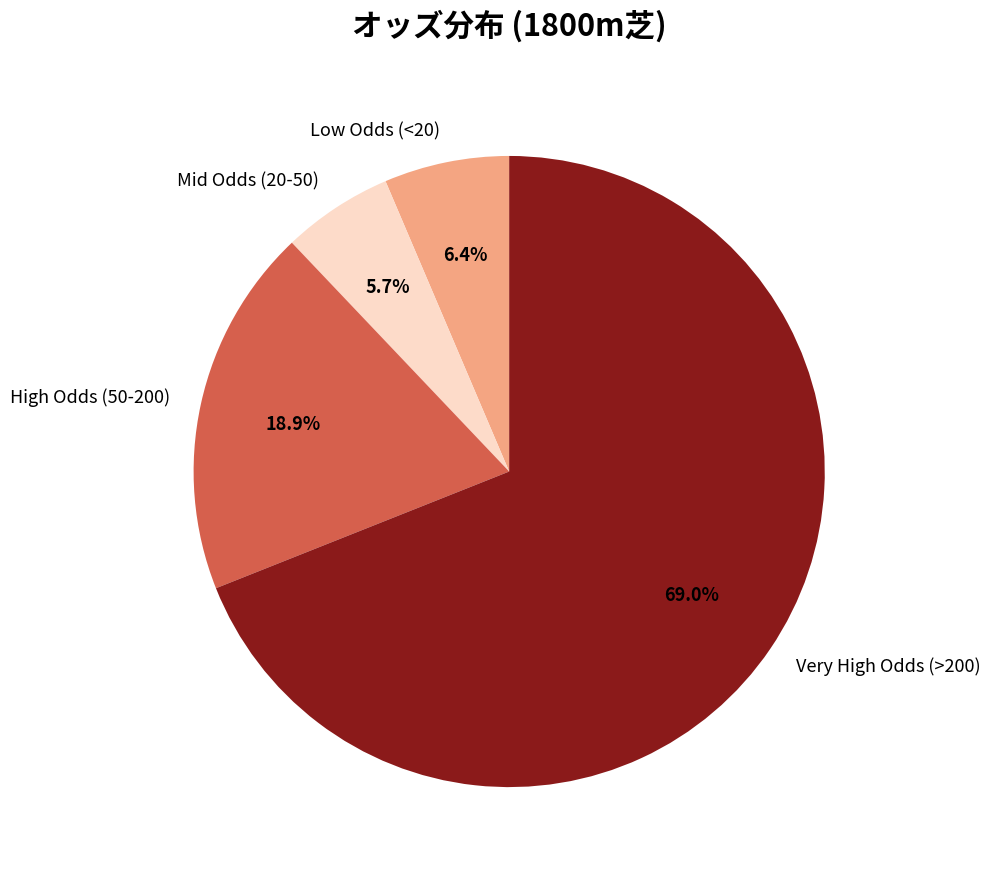

Which has a higher value, Low Odds (<20) or Mid Odds (20-50)?

Low Odds (<20)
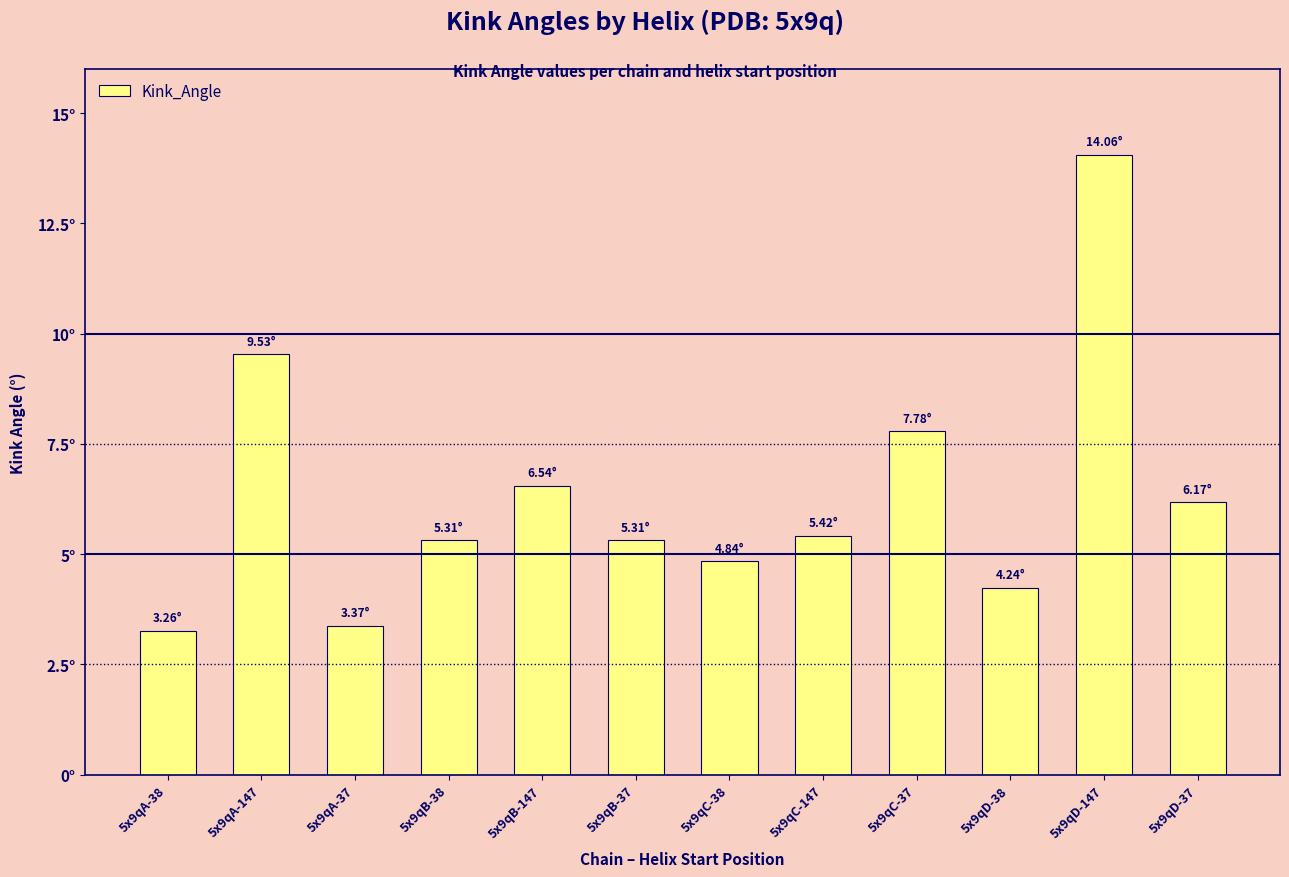

What is the difference between the maximum and minimum values?

10.8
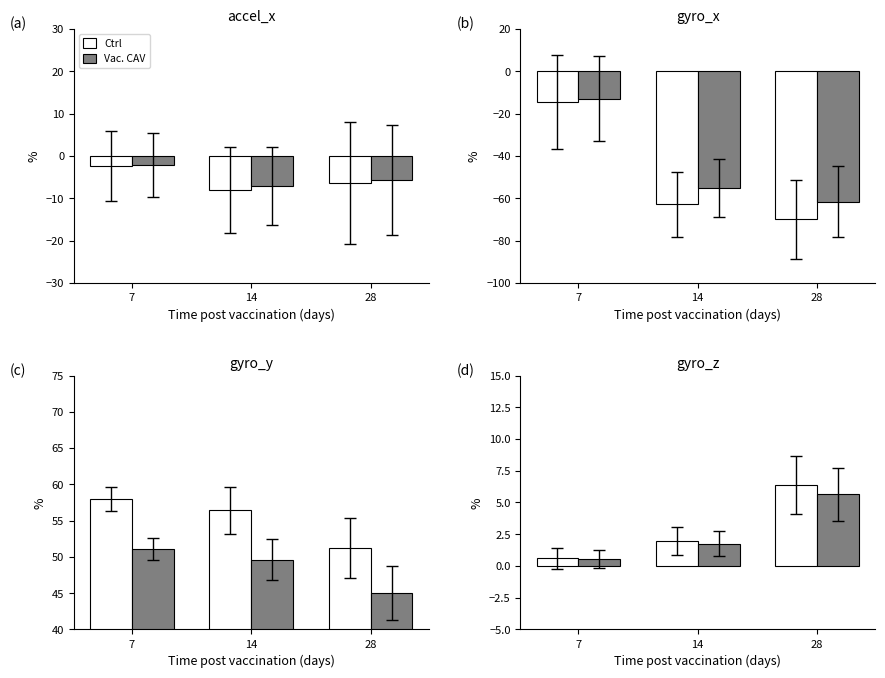

What is the sum of the Vac. CAV values at 28 and 14?

7.4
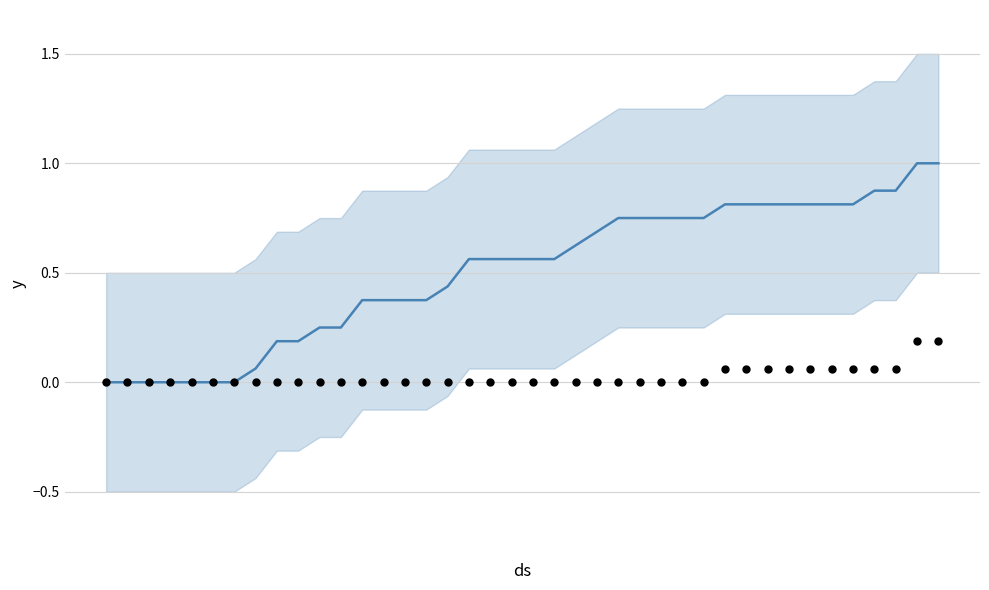

Is the value of CH at 32 greater than the value of ZH at 10?

Yes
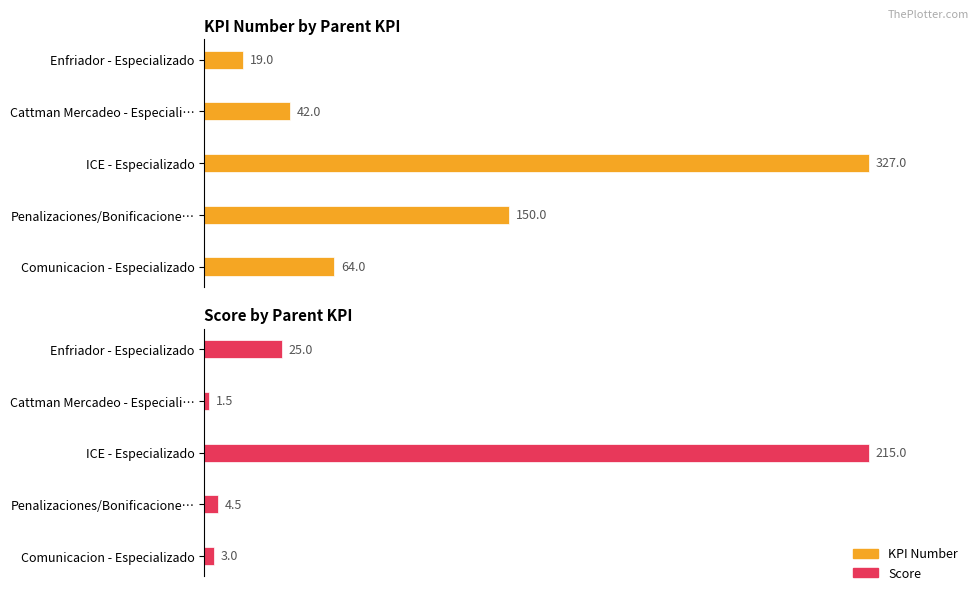

Between Cattman Mercadeo - Especiali… and ICE - Especializado, which series saw the biggest shift?

KPI Number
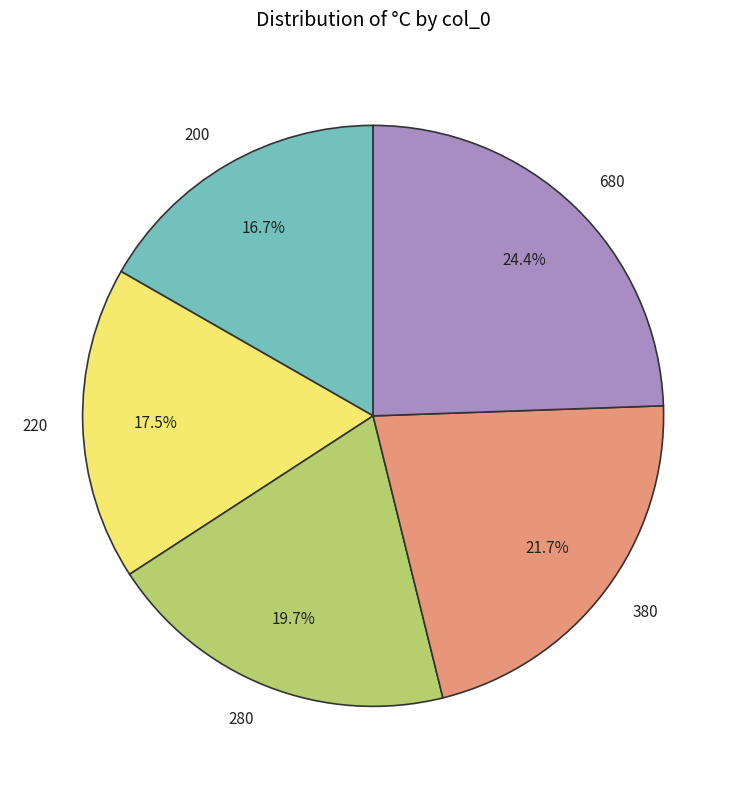

To the nearest percent, what is the difference between the largest and smallest slice percentages?

8%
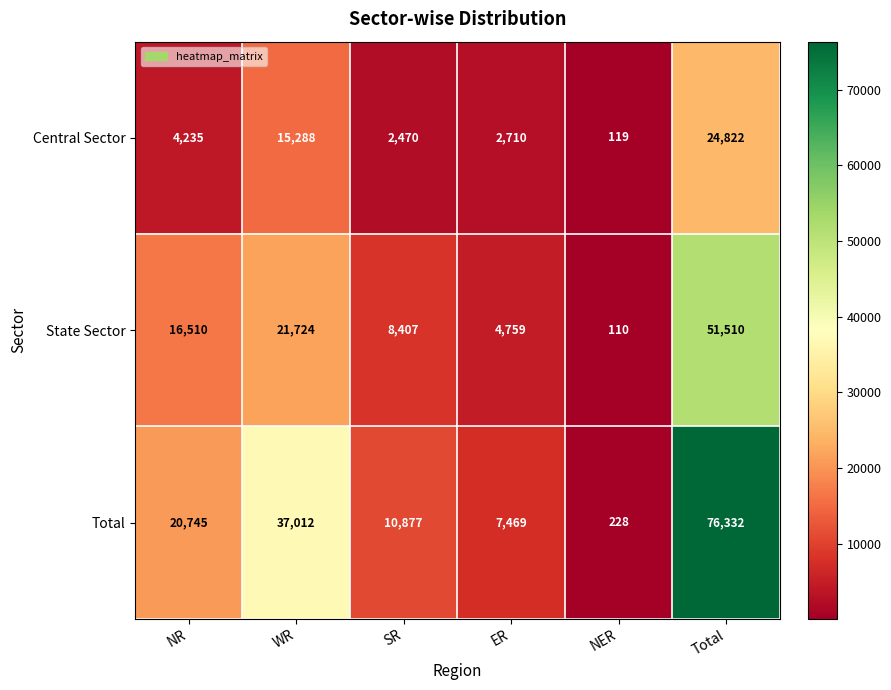

Rank the categories by Central Sector value from highest to lowest.

Total, WR, NR, ER, SR, NER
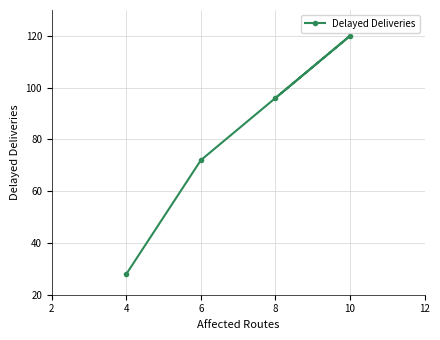

What is the value of the 1st point from the left?

28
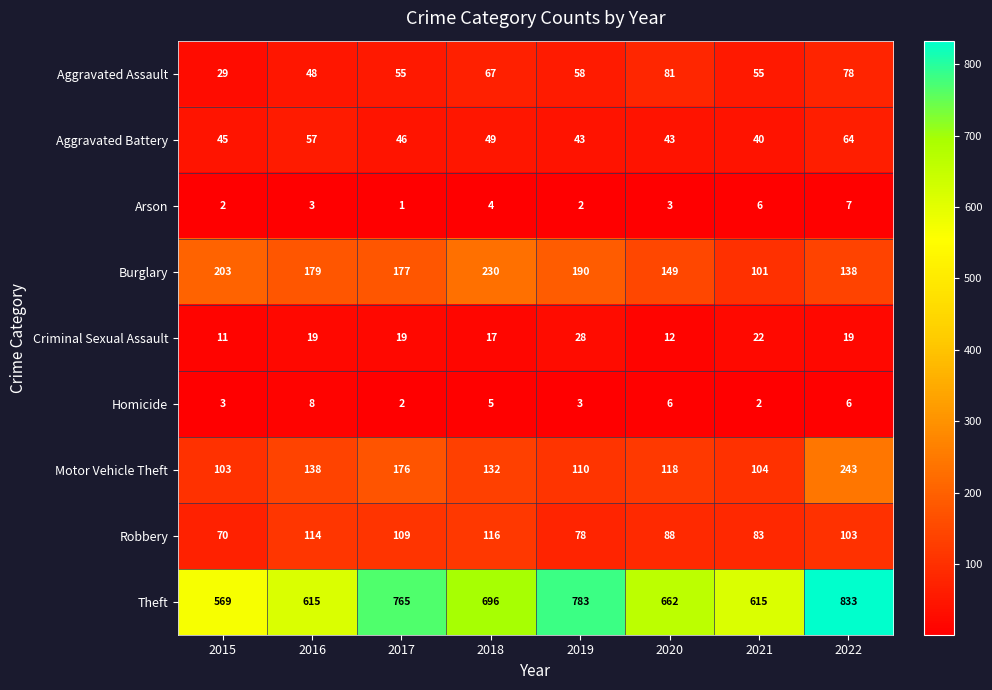

What is the spread (max minus min) of values at 2019?

781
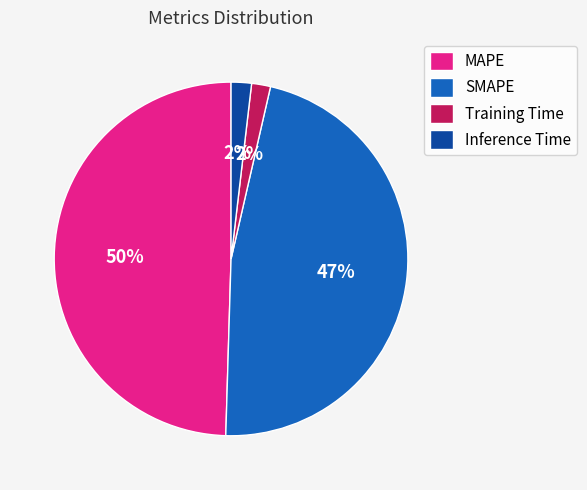

Combined, do MAPE and SMAPE account for over 50%?

Yes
-.-.-
• EXERCISE
Report each line above that contains the word "values", treating uppercase and lowercase letters as distinct.

• ANSWER BOX
What is the difference between the maximum and minimum values?
What is the sum of the Vac. CAV values at 28 and 14?
What is the spread (max minus min) of values at 2019?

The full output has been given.